TASK STATEMENT
Reproduce every one of the records below verbatim, leaving the pictures out of your answer.

--*--

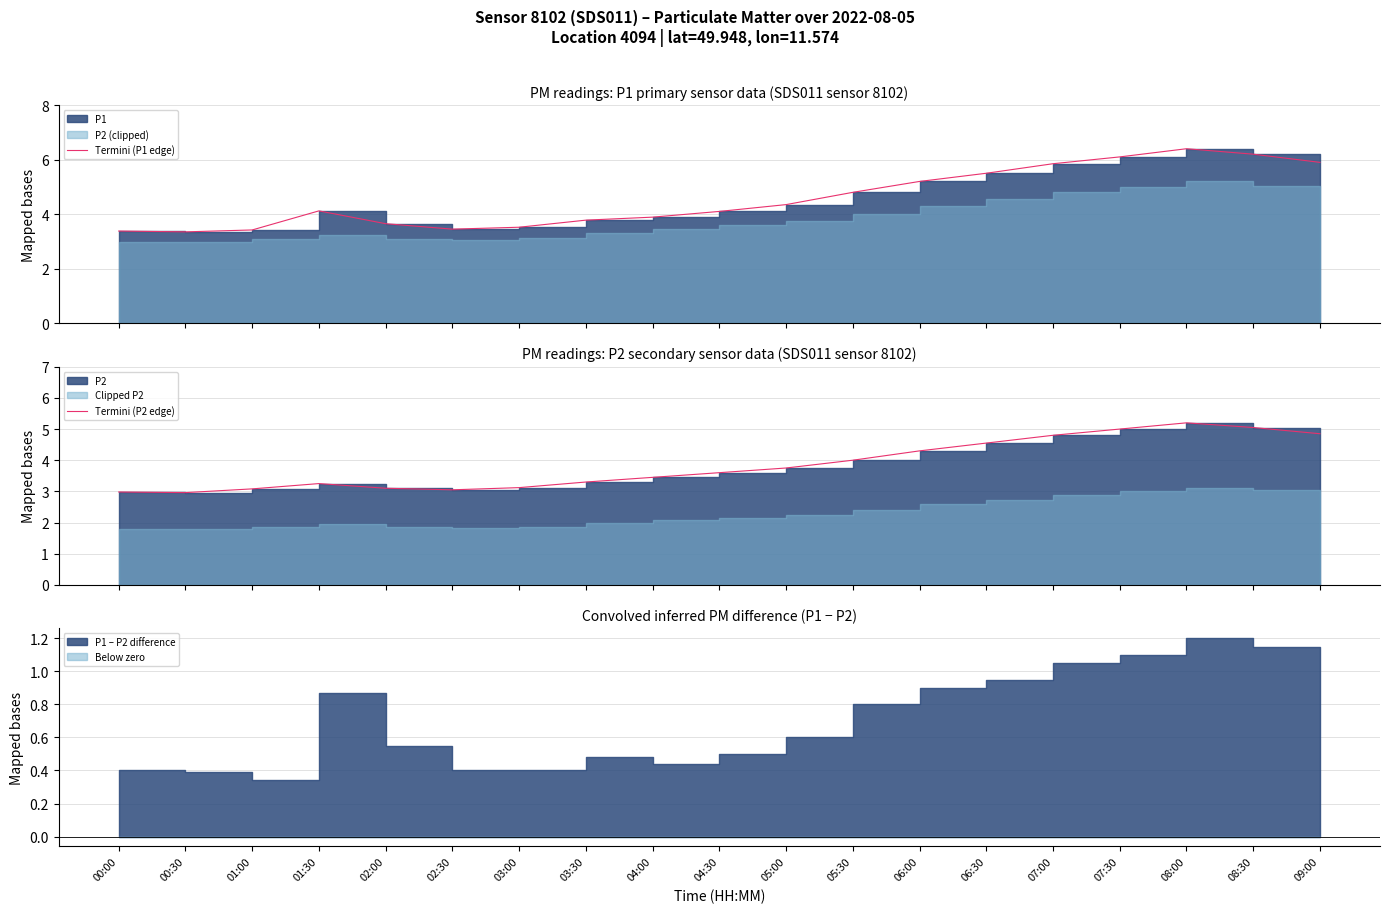

Which series has the largest total across all categories?

Termini (P1 edge)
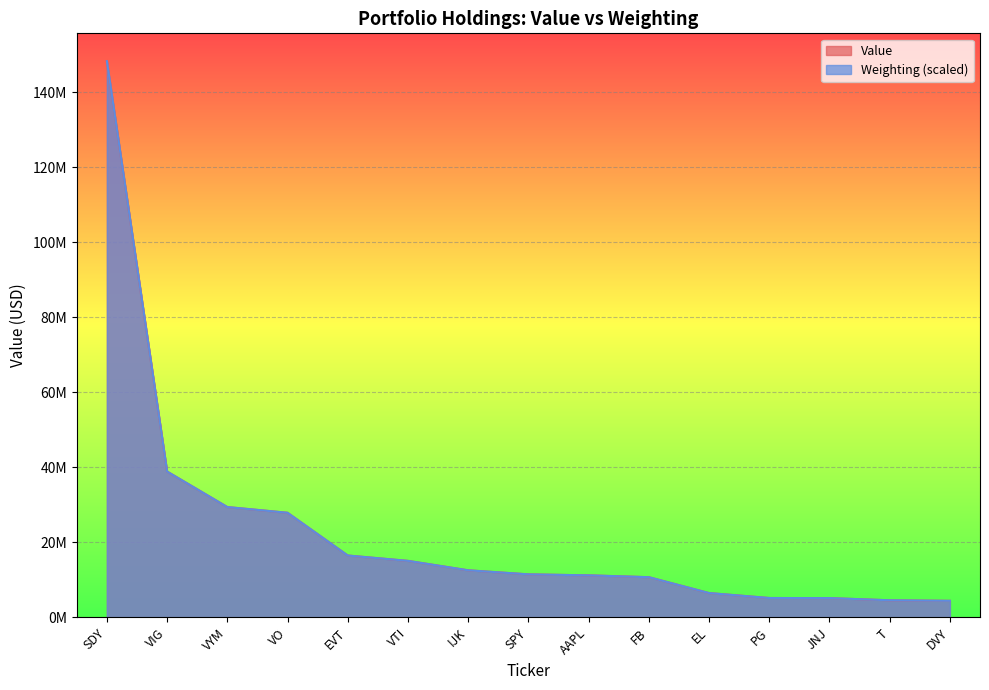

What value does the Weighting series have at JNJ?

5146509.0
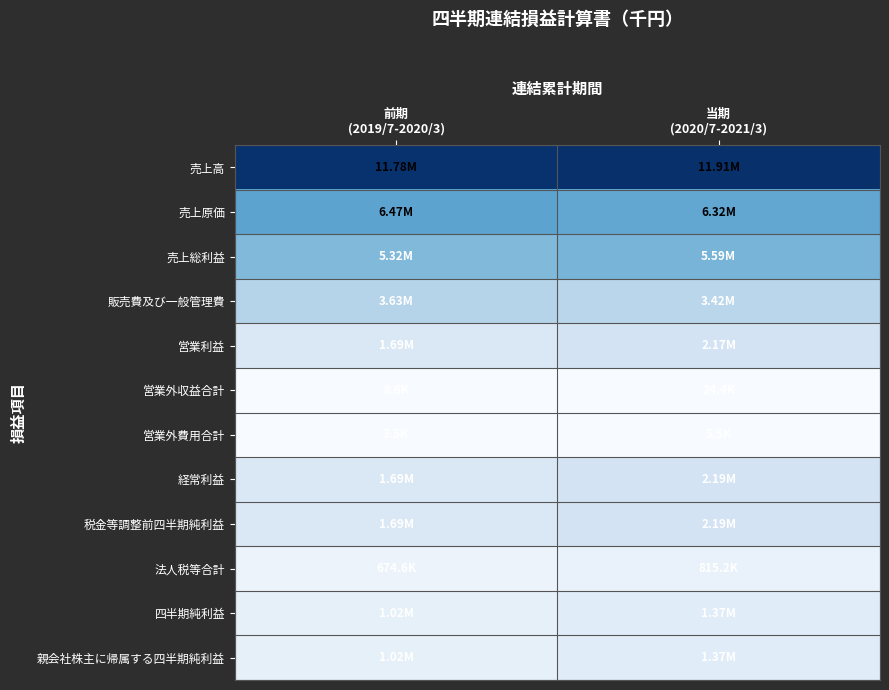

Reading right to left, transcribe all the data shown in this chart.

売上高: 当期
(2020/7-2021/3)=11909637	前期
(2019/7-2020/3)=11784699
売上原価: 当期
(2020/7-2021/3)=6319631	前期
(2019/7-2020/3)=6468526
売上総利益: 当期
(2020/7-2021/3)=5590006	前期
(2019/7-2020/3)=5316173
販売費及び一般管理費: 当期
(2020/7-2021/3)=3422929	前期
(2019/7-2020/3)=3628688
営業利益: 当期
(2020/7-2021/3)=2167077	前期
(2019/7-2020/3)=1687484
営業外収益合計: 当期
(2020/7-2021/3)=24391	前期
(2019/7-2020/3)=8610
営業外費用合計: 当期
(2020/7-2021/3)=5527	前期
(2019/7-2020/3)=3457
経常利益: 当期
(2020/7-2021/3)=2185941	前期
(2019/7-2020/3)=1692637
税金等調整前四半期純利益: 当期
(2020/7-2021/3)=2186583	前期
(2019/7-2020/3)=1692637
法人税等合計: 当期
(2020/7-2021/3)=815184	前期
(2019/7-2020/3)=674555
四半期純利益: 当期
(2020/7-2021/3)=1371398	前期
(2019/7-2020/3)=1018081
親会社株主に帰属する四半期純利益: 当期
(2020/7-2021/3)=1371398	前期
(2019/7-2020/3)=1018081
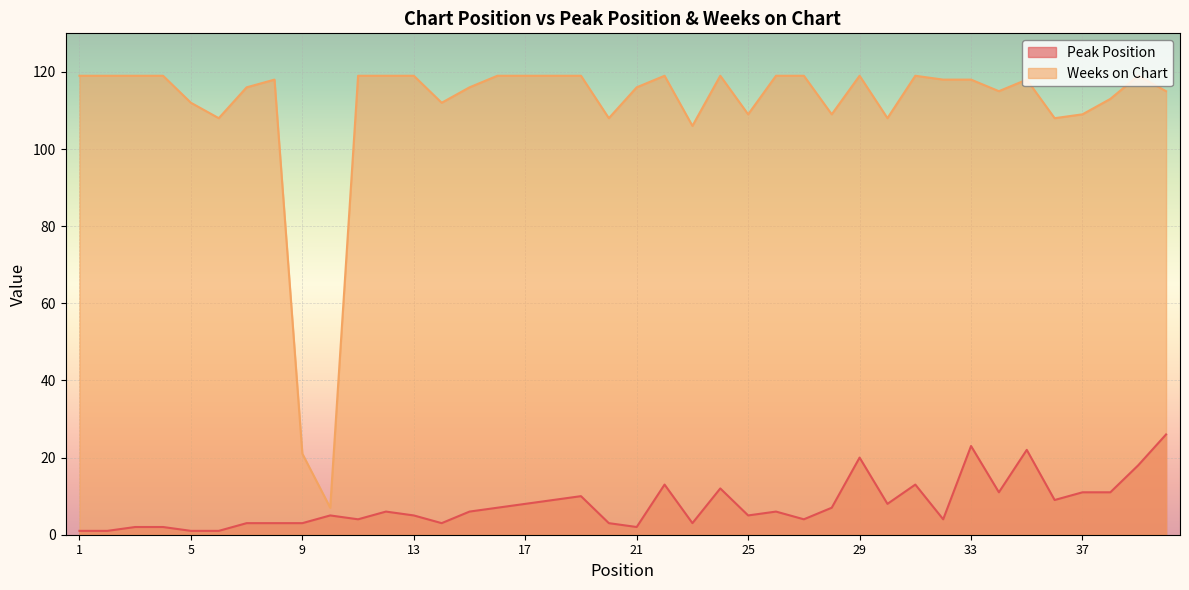

How many lines are shown in the chart?

2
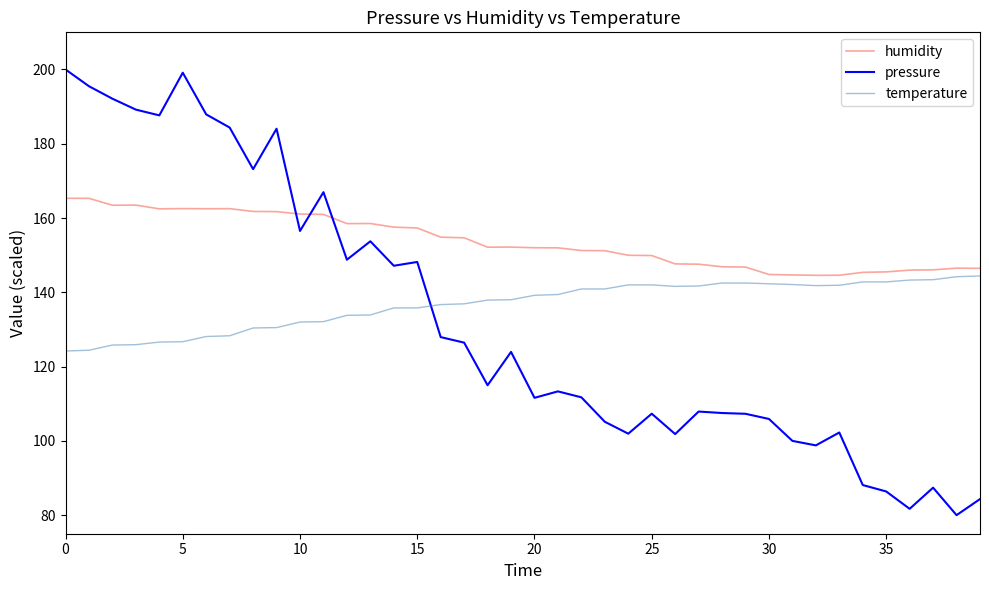

What is the difference between the maximum and minimum values in the pressure series?

120.0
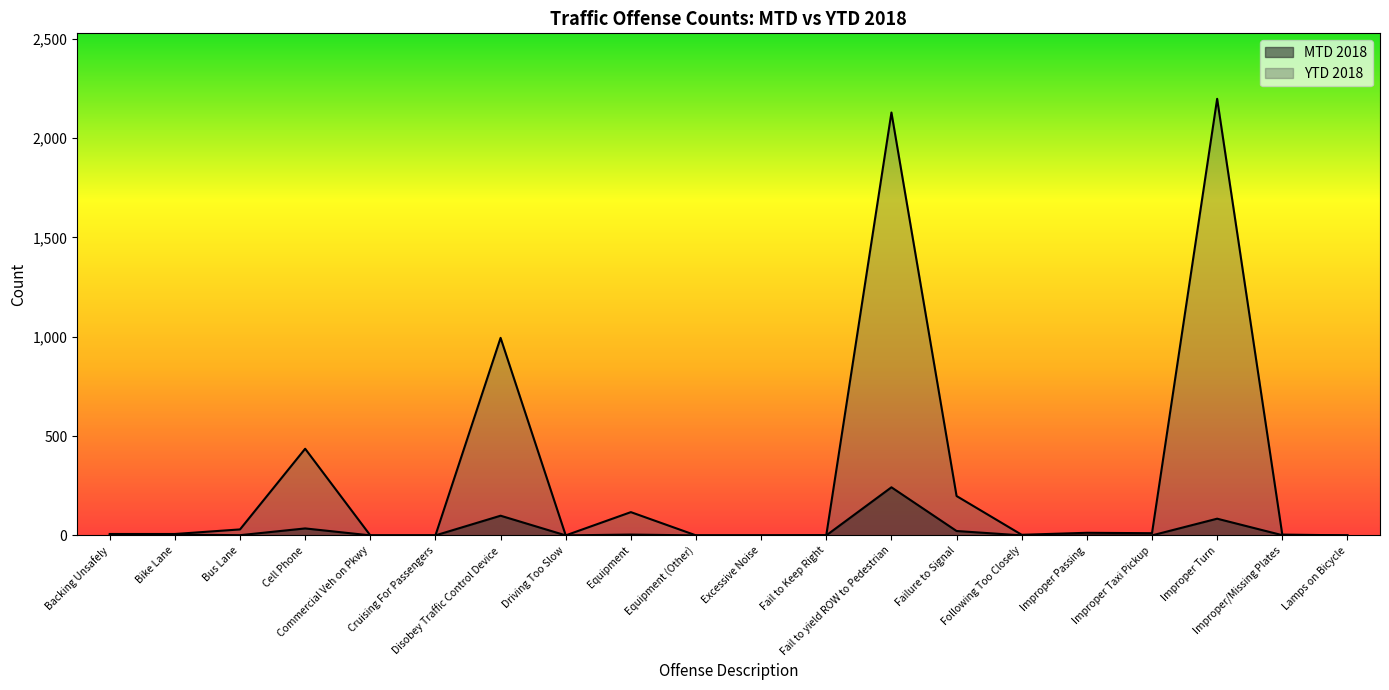

How many interior local valleys does the MTD 2018 series have?

2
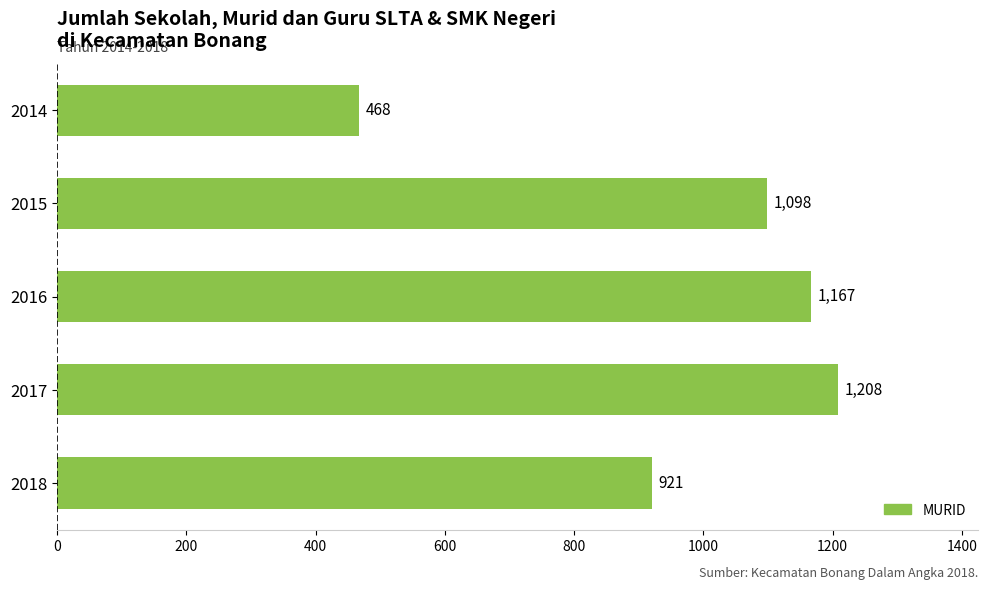

Does the chart contain any negative values?

No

--*--

OUTPUT OF THE EXERCISE
Which series has the largest total across all categories?

Termini (P1 edge)

What value does the Weighting series have at JNJ?

5146509.0

Reading right to left, transcribe all the data shown in this chart.

売上高: 当期
(2020/7-2021/3)=11909637	前期
(2019/7-2020/3)=11784699
売上原価: 当期
(2020/7-2021/3)=6319631	前期
(2019/7-2020/3)=6468526
売上総利益: 当期
(2020/7-2021/3)=5590006	前期
(2019/7-2020/3)=5316173
販売費及び一般管理費: 当期
(2020/7-2021/3)=3422929	前期
(2019/7-2020/3)=3628688
営業利益: 当期
(2020/7-2021/3)=2167077	前期
(2019/7-2020/3)=1687484
営業外収益合計: 当期
(2020/7-2021/3)=24391	前期
(2019/7-2020/3)=8610
営業外費用合計: 当期
(2020/7-2021/3)=5527	前期
(2019/7-2020/3)=3457
経常利益: 当期
(2020/7-2021/3)=2185941	前期
(2019/7-2020/3)=1692637
税金等調整前四半期純利益: 当期
(2020/7-2021/3)=2186583	前期
(2019/7-2020/3)=1692637
法人税等合計: 当期
(2020/7-2021/3)=815184	前期
(2019/7-2020/3)=674555
四半期純利益: 当期
(2020/7-2021/3)=1371398	前期
(2019/7-2020/3)=1018081
親会社株主に帰属する四半期純利益: 当期
(2020/7-2021/3)=1371398	前期
(2019/7-2020/3)=1018081

How many lines are shown in the chart?

2

What is the difference between the maximum and minimum values in the pressure series?

120.0

How many interior local valleys does the MTD 2018 series have?

2

Does the chart contain any negative values?

No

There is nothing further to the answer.